O vento que sacudia os coqueiros do prédio vizinho me trouxe, com a brisa que prometia a chuva, essa lembrança. No anúncio de um temporal que não caiu, me fez pensar em como eu adorava esses momentos quando criança. Era aquela correria na casa da minha avó, alguém saía num desespero de fim de mundo pela porta da cozinha pra recolher as roupas do varal, com direito a pregadores voando por causa da pressa em puxar as peças da cordinha.
A gente tinha que fechar as janelas pra não molhar dentro da sala, e cobrir os espelhos da casa – reza a lenda que atraíam relâmpagos. Também era a hora de desligar a TV e tirar os eletrodomésticos da tomada. E as tarefas pré-dilúvio incluíam, ainda, levar um barril pro lado de fora da área de serviço, que seria enchido com a água da chuva pra lavar o quintal depois.
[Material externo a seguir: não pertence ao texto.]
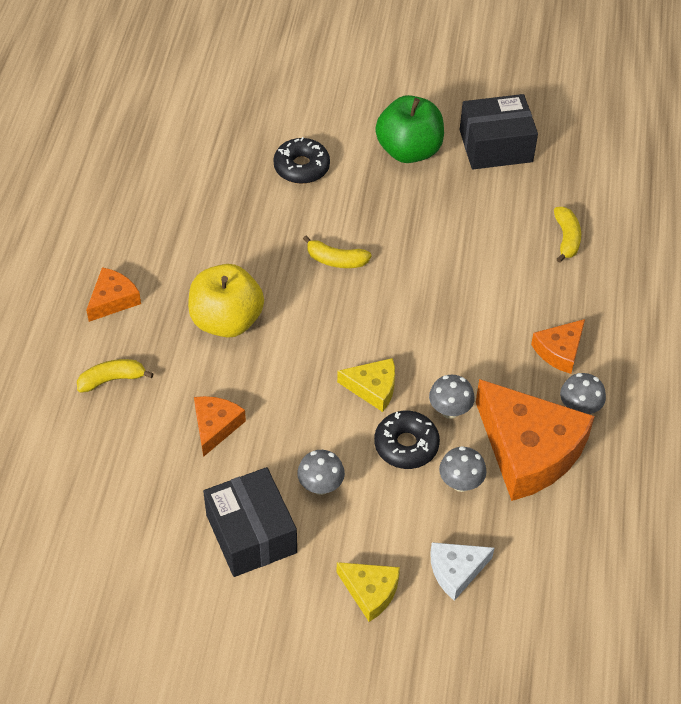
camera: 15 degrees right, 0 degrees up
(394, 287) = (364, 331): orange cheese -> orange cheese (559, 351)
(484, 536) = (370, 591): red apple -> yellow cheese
Eu gostava daquela agitação, os sons altos me davam um misto de medo e ansiedade, e todos aqueles rituais eram divertidos pra mim. O cheiro da chuva encharcando a terra sempre me deixava feliz, e mal sabia eu que hoje em dia ele indicaria que, por alguns dias, isso significaria um alívio, já que hoje eu sofro com a baixa umidade do ar.
Quando tinha granizo, tentava sempre pegar alguma pedrinha, e nunca chupava o gelo, porque minha vó dizia que beber água da chuva fazia mal. Ai de quem ligasse o chuveiro nessa hora, a profecia era de que o infeliz morreria com uma descarga elétrica. E se chovia demais e acabava a luz, a casa ficava logo cheia de velas acesas, e às vezes minha vó até acendia um lampião, que nos anos 90 já era uma raridade pra se ter à mão. Sempre havia alguém pra contar histórias que não me deixariam dormir, mas eu gostava mesmo era de brincar de fazer bichos com as mãos nas sombras.
Hoje em dia, o vento e os trovões ainda me levam a essas memórias, mas o medo e a ansiedade agora se juntam a preocupações de gente grande. As janelas estão trancadas? A rua vai encher? Tem alguma árvore caída pelo caminho? Meu barbudo está em local seguro? Será que a luz vai acabar hoje à noite? Já deixo a vela e os fósforos sobre a mesa.
Qualquer notícia sobre temporal na minha cidade natal faz meu coração afundar, e já me pego pensando no pior. Ainda hoje, conversando com minha vó sobre como o clima está louco e esquenta e esfria em questão de minutos, ela dizia que agora, sempre que chove forte, ela passa a noite em claro temendo um desabamento na região, onde a incidência é cada vez maior.
É triste notar como diante até dos fenômenos naturais a idade adulta aguça nosso instinto de sobrevivência, mas também estraga nossos pequenos prazeres. A maturidade está sempre ali, pra nos fazer sempre lembrar que somos um ínfimo nada diante da força da natureza. Que ficar ilhado ou sem luz é perrengue. Que o granizo machuca e faz estragos. Que o vento pode carregar tudo o que se custou muito para construir. Que meia hora de água céu abaixo pode acabar com a vida de muita gente.
O cheiro da chuva ainda me é um afago nos sentidos, e o vento que sacode as árvores também faz meus cabelos roçarem no rosto de um jeito gostoso. O barulho do granizo ainda me faz querer parar a mão pela janela para alcançar algumas pedrinhas. Mas a consciência não me permite mais saborear essa felicidade além de uns poucos segundos, antes da preocupação.